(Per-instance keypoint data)
▼

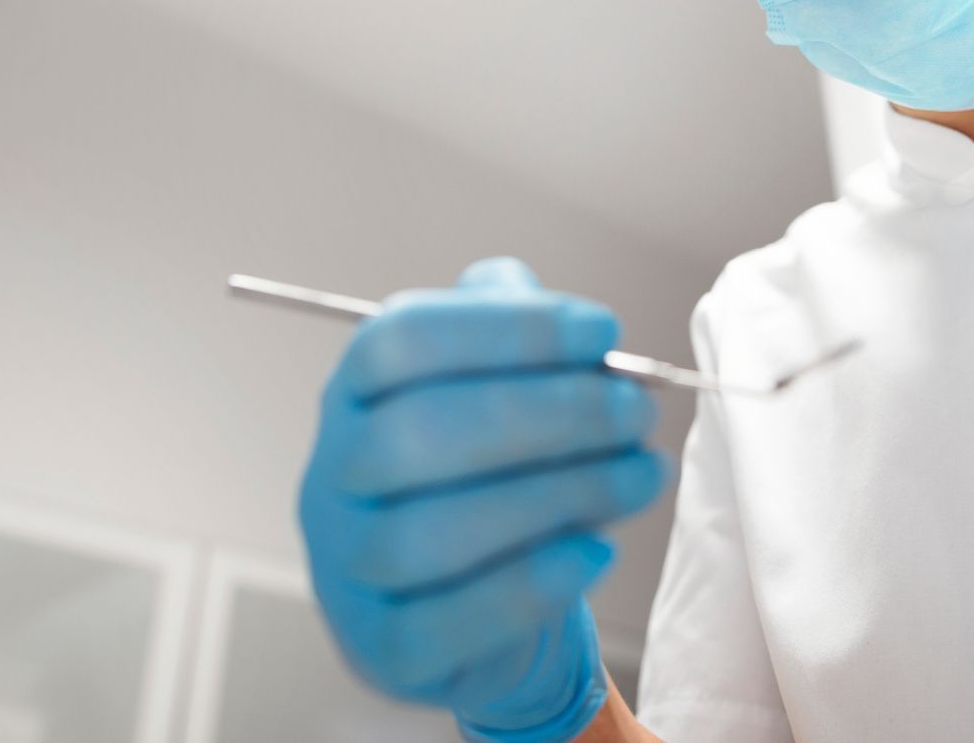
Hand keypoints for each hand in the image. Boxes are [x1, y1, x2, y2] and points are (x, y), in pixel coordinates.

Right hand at [299, 257, 667, 741]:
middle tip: (636, 412)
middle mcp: (334, 472)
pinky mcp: (383, 647)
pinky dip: (528, 587)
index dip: (506, 328)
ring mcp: (347, 566)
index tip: (602, 330)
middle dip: (545, 415)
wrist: (466, 609)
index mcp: (355, 390)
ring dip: (554, 497)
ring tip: (639, 475)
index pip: (401, 339)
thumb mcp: (496, 389)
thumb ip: (523, 337)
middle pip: (414, 433)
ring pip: (426, 534)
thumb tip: (579, 327)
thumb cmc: (485, 476)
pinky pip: (444, 624)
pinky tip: (595, 550)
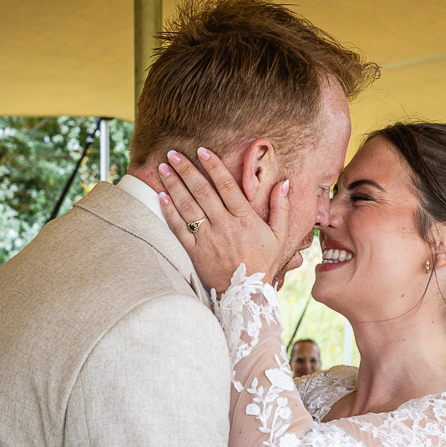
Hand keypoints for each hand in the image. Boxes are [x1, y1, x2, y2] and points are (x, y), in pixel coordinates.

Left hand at [156, 148, 297, 295]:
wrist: (247, 296)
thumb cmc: (263, 263)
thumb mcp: (280, 236)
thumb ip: (281, 208)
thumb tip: (284, 182)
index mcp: (245, 219)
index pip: (226, 186)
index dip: (213, 166)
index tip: (202, 150)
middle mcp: (224, 226)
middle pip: (202, 191)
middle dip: (186, 170)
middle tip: (173, 153)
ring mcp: (208, 239)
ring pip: (188, 206)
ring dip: (174, 184)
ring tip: (163, 167)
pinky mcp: (194, 253)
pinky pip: (179, 229)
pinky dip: (169, 211)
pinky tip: (162, 196)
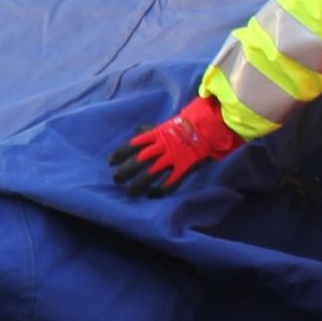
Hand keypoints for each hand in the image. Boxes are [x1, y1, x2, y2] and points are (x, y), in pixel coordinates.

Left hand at [109, 97, 241, 197]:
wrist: (210, 128)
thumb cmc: (187, 127)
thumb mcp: (165, 125)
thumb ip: (151, 131)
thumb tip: (138, 131)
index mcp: (156, 135)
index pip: (132, 145)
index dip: (120, 154)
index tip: (111, 162)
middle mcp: (161, 147)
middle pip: (138, 161)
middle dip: (125, 171)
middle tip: (116, 180)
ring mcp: (173, 158)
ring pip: (151, 174)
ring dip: (138, 185)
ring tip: (130, 193)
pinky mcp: (184, 168)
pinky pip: (170, 183)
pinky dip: (160, 190)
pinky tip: (153, 195)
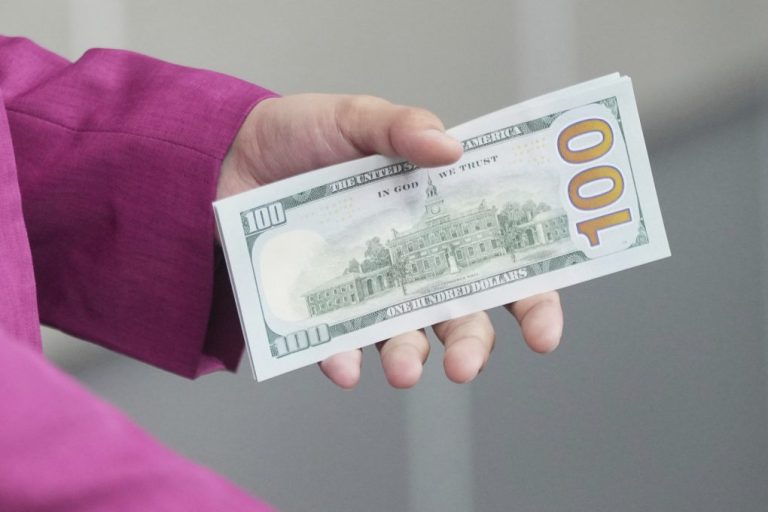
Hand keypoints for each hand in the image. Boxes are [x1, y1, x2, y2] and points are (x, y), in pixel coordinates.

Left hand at [218, 94, 562, 387]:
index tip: (543, 331)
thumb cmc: (302, 135)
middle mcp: (412, 261)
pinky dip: (343, 357)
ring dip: (410, 358)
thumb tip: (450, 147)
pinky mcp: (320, 307)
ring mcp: (368, 288)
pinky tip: (343, 364)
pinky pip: (338, 342)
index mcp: (438, 217)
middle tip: (466, 364)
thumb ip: (400, 128)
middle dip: (472, 345)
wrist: (230, 155)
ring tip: (404, 369)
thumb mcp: (355, 117)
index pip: (502, 262)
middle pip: (460, 314)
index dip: (532, 299)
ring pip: (405, 338)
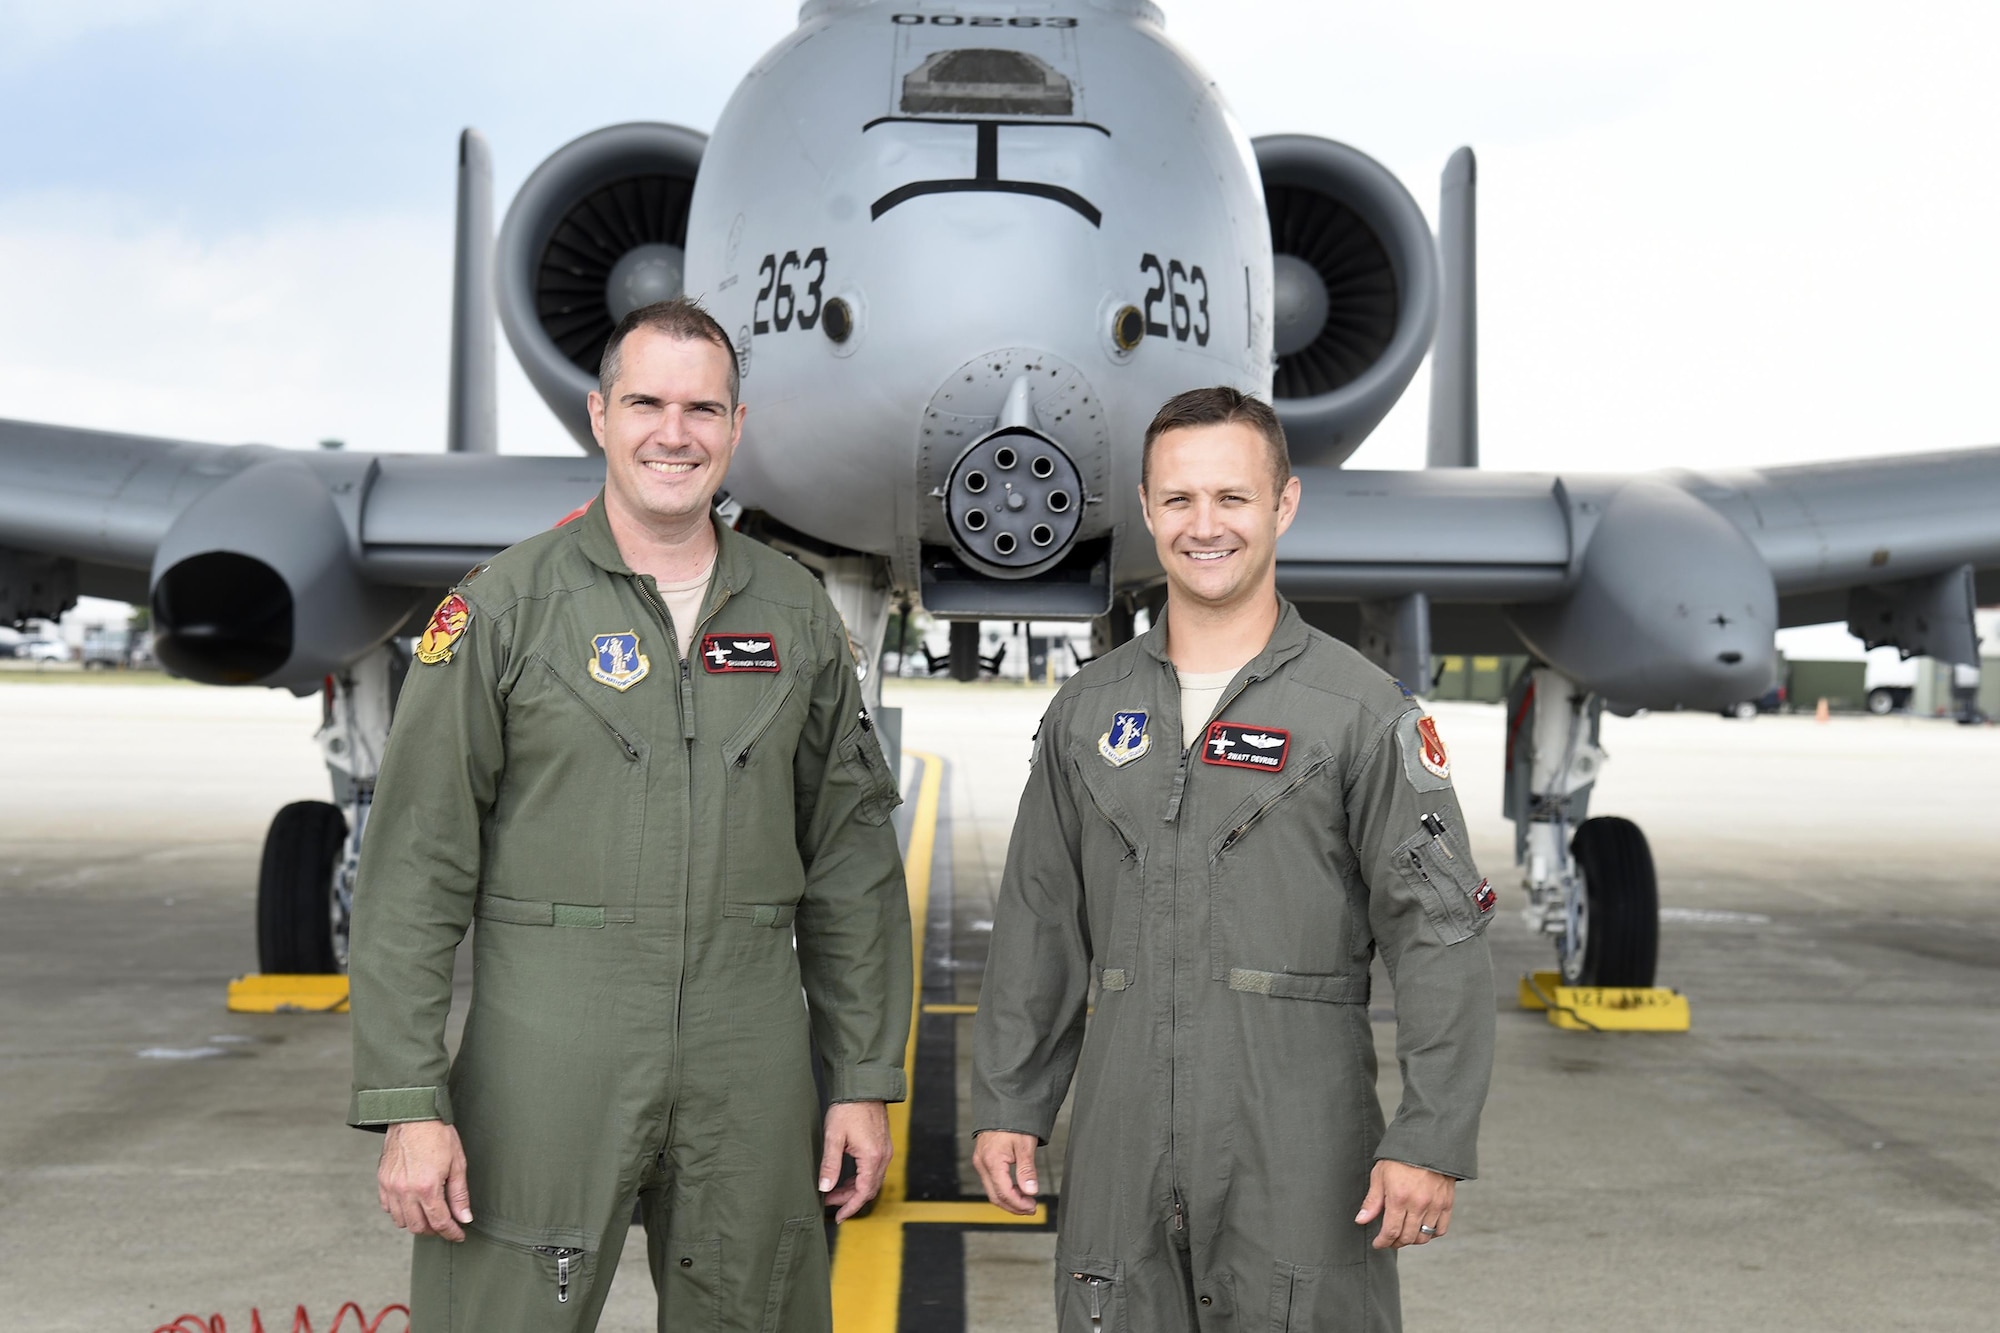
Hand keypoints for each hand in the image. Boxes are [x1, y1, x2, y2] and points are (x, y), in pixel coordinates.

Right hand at [378, 1120, 472, 1241]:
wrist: (413, 1114)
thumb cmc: (438, 1134)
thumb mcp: (457, 1163)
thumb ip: (459, 1194)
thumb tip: (464, 1218)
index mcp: (427, 1187)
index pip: (440, 1222)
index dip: (451, 1232)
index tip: (458, 1235)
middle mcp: (405, 1191)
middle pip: (418, 1227)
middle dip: (434, 1231)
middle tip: (445, 1225)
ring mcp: (391, 1187)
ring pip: (401, 1221)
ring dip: (416, 1223)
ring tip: (429, 1214)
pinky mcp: (382, 1181)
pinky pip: (388, 1208)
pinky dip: (400, 1212)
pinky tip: (412, 1204)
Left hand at [820, 1101, 891, 1221]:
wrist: (864, 1087)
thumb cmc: (848, 1109)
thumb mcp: (833, 1137)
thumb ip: (830, 1165)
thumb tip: (825, 1188)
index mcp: (872, 1157)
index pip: (863, 1193)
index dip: (850, 1207)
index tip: (838, 1216)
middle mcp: (883, 1156)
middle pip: (869, 1189)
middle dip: (850, 1199)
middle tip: (830, 1203)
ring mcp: (884, 1151)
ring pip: (872, 1180)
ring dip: (854, 1189)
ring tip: (834, 1191)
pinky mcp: (882, 1145)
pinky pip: (874, 1170)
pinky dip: (860, 1178)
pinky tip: (846, 1177)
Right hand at [971, 1130, 1039, 1214]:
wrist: (1002, 1106)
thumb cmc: (1014, 1122)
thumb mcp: (1025, 1146)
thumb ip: (1027, 1171)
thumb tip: (1030, 1191)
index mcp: (992, 1161)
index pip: (1004, 1192)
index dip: (1018, 1204)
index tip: (1032, 1207)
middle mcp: (982, 1163)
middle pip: (995, 1196)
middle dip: (1014, 1206)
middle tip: (1031, 1208)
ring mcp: (980, 1162)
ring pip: (992, 1191)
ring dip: (1009, 1200)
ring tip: (1026, 1201)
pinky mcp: (983, 1160)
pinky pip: (991, 1182)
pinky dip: (1004, 1190)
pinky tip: (1017, 1190)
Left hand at [1355, 1159, 1454, 1248]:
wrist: (1427, 1142)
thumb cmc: (1400, 1158)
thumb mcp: (1380, 1175)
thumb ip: (1372, 1201)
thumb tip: (1361, 1220)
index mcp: (1399, 1198)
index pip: (1391, 1231)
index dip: (1383, 1242)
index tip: (1378, 1243)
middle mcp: (1418, 1204)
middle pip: (1407, 1237)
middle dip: (1395, 1243)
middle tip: (1389, 1240)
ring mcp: (1435, 1205)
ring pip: (1424, 1236)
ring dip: (1412, 1240)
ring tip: (1404, 1234)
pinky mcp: (1447, 1203)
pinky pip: (1441, 1229)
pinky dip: (1431, 1234)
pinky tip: (1422, 1229)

▲

*EXERCISE BRIEF*: Take the line above containing "middle mcp: (334, 472)", the line containing "ring pip: (426, 534)", and all lines in between, and copy them exactly without anything else.

*YOUR RESPONSE*:
middle mcp: (334, 472)
pinky mcp: (383, 647)
pinky dip: (528, 587)
index dip: (506, 328)
ring mcp: (347, 566)
index tip: (602, 330)
middle dip: (545, 415)
wrist: (466, 609)
index mcp: (355, 390)
ring dip: (554, 497)
ring tip: (639, 475)
index pip: (401, 339)
thumb mcp: (496, 389)
thumb ip: (523, 337)
middle pip: (414, 433)
ring pip: (426, 534)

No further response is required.